Dans une sortie médiatique aussi tranchante que lucide, Yves Kisombe, Vice-Président du Centre et ancien Vice-ministre des Affaires Étrangères, a livré une tribune engagée sur la situation de la ville-province de Kinshasa, au cœur des débats politiques et citoyens.

Avec son franc-parler caractéristique, Kisombe rappelle que le mal de Kinshasa ne peut être réduit à un seul homme : « Ce n’est pas Bumba le problème, ni moi, si je devenais gouverneur de Kinshasa, ni toi qui me lis, ni quelqu’un d’autre. » Pour lui, le vrai obstacle reste l’absence de planification structurelle et le désengagement du gouvernement central face aux défis immenses de la capitale.

« Le Chef de l’État n’a pas tiré sur Bumba, mais sur ce qui nous empêche tous d’avancer », soutient-il, saluant la lucidité de Félix-Antoine Tshisekedi Tshilombo dans sa récente adresse sur l’état de la Nation. À ses yeux, il est temps de regarder la vérité en face : Kinshasa est victime d’un système institutionnel inefficace, incapable d’offrir les moyens et la gouvernance adéquats.

Refusant d’endosser l’habit d’avocat du gouverneur Bumba, Kisombe appelle toutefois à la justice et à la tolérance. « S’il a volé, que la justice fasse son travail.

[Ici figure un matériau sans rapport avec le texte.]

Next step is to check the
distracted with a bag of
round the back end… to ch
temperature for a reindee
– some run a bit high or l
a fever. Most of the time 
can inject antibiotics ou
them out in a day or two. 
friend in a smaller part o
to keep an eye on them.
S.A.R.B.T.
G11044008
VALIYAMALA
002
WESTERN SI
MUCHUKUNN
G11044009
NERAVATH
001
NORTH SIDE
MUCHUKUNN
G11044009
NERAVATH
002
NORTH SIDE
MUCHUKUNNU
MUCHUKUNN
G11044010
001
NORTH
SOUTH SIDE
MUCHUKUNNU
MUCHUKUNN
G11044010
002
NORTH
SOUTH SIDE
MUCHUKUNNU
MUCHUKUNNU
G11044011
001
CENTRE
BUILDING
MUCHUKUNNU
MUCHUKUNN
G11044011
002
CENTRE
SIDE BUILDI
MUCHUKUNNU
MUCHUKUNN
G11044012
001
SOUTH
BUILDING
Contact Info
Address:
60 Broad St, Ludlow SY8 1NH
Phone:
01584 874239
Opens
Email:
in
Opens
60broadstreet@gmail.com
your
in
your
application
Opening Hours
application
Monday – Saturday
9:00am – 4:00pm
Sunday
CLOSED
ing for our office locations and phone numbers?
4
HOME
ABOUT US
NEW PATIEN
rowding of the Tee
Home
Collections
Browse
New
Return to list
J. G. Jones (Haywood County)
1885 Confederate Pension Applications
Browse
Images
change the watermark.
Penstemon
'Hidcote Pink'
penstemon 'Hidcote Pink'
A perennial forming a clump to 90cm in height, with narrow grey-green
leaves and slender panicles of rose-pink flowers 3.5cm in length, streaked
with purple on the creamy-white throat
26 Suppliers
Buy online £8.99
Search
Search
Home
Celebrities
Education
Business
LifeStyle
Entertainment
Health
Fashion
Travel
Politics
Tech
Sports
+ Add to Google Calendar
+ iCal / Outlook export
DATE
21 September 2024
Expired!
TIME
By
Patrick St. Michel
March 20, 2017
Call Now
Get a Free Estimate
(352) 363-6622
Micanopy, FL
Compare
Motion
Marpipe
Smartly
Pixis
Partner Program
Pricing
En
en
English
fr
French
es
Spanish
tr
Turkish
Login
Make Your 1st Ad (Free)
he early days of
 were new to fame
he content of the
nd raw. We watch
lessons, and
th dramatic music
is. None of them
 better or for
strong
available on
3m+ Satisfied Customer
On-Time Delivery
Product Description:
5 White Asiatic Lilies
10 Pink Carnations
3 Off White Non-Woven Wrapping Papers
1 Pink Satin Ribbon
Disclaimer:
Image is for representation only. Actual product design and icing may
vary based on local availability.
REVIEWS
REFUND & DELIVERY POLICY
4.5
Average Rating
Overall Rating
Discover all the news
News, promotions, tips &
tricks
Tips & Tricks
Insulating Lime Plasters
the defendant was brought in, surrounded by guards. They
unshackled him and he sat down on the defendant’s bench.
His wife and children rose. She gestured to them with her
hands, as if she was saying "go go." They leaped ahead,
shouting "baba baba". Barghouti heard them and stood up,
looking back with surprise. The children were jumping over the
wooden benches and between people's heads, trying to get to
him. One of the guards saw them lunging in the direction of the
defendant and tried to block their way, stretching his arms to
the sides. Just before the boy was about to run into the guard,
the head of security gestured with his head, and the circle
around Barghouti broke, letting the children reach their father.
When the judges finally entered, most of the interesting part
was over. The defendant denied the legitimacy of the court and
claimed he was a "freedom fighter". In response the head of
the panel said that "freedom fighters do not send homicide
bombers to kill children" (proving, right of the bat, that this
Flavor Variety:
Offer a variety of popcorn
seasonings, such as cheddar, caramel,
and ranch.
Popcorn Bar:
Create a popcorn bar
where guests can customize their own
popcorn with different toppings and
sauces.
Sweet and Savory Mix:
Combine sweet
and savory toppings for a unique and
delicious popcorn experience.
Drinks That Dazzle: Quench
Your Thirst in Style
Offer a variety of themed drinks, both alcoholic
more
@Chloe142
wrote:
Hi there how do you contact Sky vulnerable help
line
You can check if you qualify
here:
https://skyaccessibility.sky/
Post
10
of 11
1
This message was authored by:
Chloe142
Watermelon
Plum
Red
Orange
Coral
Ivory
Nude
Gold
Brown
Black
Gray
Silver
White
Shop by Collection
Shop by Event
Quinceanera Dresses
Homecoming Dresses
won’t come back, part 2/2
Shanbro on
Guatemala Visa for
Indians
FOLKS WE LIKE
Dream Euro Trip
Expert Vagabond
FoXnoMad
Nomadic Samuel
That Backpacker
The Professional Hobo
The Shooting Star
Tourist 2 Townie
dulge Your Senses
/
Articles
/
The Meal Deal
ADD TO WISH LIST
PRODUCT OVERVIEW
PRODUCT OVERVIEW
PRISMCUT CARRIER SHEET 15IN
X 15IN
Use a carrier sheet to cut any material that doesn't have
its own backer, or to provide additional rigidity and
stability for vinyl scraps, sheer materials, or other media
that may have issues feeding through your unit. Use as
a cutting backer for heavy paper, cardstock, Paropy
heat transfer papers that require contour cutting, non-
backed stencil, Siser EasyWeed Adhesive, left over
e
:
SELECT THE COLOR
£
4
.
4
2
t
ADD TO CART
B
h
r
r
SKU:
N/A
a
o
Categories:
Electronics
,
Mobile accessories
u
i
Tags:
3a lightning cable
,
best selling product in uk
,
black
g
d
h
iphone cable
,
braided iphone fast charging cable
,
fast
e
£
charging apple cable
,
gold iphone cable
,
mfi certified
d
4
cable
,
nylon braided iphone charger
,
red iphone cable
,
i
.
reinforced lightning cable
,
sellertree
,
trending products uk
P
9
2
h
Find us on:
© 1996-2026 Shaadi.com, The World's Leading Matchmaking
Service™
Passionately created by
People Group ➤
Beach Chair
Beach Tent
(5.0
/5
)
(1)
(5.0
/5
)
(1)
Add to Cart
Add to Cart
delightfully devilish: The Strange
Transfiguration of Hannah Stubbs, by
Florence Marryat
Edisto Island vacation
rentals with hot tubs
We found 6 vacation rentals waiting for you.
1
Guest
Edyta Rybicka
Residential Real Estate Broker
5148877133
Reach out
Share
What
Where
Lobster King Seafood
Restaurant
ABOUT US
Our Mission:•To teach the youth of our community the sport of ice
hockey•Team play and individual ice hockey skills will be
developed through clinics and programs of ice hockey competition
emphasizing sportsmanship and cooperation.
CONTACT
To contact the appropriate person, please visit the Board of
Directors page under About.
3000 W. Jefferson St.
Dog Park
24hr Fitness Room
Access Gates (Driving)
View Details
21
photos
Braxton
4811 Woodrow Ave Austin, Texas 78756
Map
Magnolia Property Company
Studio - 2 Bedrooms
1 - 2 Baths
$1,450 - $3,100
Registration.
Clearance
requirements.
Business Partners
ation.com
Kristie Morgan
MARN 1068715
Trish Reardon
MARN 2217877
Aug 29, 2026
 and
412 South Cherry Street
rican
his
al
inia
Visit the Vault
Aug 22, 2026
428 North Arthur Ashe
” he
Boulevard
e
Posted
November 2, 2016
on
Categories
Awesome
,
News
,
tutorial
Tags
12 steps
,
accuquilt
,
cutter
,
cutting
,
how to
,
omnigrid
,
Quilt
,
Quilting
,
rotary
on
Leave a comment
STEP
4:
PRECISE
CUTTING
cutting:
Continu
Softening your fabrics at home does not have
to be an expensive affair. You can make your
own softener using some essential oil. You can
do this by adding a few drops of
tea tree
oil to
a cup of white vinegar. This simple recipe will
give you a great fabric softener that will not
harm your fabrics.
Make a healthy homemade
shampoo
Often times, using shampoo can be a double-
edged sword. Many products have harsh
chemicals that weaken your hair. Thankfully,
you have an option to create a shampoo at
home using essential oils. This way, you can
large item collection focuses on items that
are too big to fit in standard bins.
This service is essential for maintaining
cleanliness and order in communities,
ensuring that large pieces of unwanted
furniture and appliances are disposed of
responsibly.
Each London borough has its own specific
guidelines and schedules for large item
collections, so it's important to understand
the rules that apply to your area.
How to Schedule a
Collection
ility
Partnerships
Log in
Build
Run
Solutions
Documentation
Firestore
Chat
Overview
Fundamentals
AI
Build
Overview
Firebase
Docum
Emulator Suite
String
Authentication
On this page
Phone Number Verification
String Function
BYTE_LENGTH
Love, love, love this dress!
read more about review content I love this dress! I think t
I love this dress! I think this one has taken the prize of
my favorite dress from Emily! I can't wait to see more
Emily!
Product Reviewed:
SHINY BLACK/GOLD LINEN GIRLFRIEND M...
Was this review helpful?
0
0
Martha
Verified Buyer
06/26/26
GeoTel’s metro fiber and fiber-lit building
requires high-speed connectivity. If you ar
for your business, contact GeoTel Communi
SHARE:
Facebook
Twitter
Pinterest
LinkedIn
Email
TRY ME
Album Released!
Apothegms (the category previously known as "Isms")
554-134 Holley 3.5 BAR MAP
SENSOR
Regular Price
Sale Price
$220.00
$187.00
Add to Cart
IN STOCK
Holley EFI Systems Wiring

Mais si on l’accuse sans preuve, alors c’est de l’injustice. » Il invite à dépasser les accusations passionnées pour s’attaquer au fond du problème : la transformation de Kinshasa nécessite une vision nationale, une stratégie intégrée et des ressources adaptées.

Dans un ton à la fois amer et réaliste, il conclut par un appel au dialogue et à la pédagogie : « Bozala tolérants, mayele na nga eza muke. Il faut juste m’expliquer calmement. » Une voix qui s’élève pour défendre Kinshasa, au-delà des postures et des boucs émissaires.